Popping into a random table, hand 821,008,824 is being dealt. That’s 1,392,944 hands in the last 9 hours and 40 minutes, or roughly 2400 hands per minute. Obviously that level of traffic hasn’t been consistent since PR opened its virtual doors but it wouldn’t take all that long relatively speaking to deal a billion hands even at half that pace.
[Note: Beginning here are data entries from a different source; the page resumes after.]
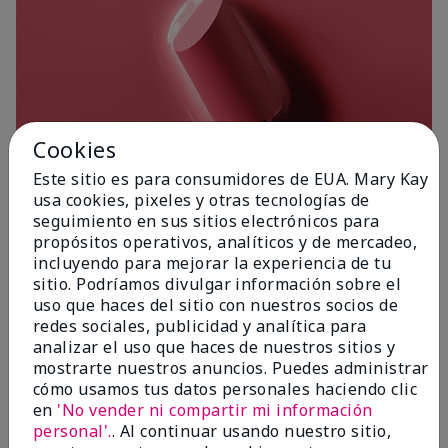
Cookies
Este sitio es para consumidores de EUA. Mary Kay
usa cookies, pixeles y otras tecnologías de
seguimiento en sus sitios electrónicos para
propósitos operativos, analíticos y de mercadeo,
incluyendo para mejorar la experiencia de tu
sitio. Podríamos divulgar información sobre el
Poetic Pink
uso que haces del sitio con nuestros socios de
redes sociales, publicidad y analítica para
analizar el uso que haces de nuestros sitios y
mostrarte nuestros anuncios. Puedes administrar
cómo usamos tus datos personales haciendo clic
en
'No vender ni compartir mi información
personal'.
. Al continuar usando nuestro sitio,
Players won’t play a crooked game. If it were demonstrated that a particular site were rigged, whether in favor of a certain player or players or just to create action, players would abandon it. Further, even if a site were rigged to create action there’s no way to guarantee that the players holding the cards set to generate the action are going to play them. Yeah, AA vs KK is going to get played, but is AA vs 22, consistently? Or KK vs T7s-which-will-hit-a-straight? Seems like a lot of bother for a site that’s pulling in money hand over fist to go through just to generate a little more of what they’re already getting plenty of. Not to mention that in a tournament situation there is no financial incentive to rig. Once the entry fee is paid and the rake is taken from it, the site isn’t going to make any more off that tourney no matter how the cards fall.

And having dealt 870+ million hands, at one chance in 800 million the quads vs straight flush was overdue.

(yes I know that’s not how probability works and it happened on a different site, just trying to make a humorous point)

I’ve been playing for quite some time and I haven’t seen very many bad beats as opposed to real life poker. I’m on PokerStars, too.

The incredible VOLUME of poker being played online guarantees you will hear many more stories of awful beats than you ever did before, because more people are playing poker than ever before, and they’re playing it in the same venue - cyberworld - where they can bitch about the bad beats.

I am playing right now, and I’m in Game # 1,525,445,873. That’s a lot of poker. On one site.

It’s not so weird that 4 of a kind and straight flushes show up so often, what is weird is a guy would push tons of money in the pot betting on hitting that single card. I guess we don’t keep track of the times a single card fisher loses, but it just SEEMS like he never does when he’s betting big.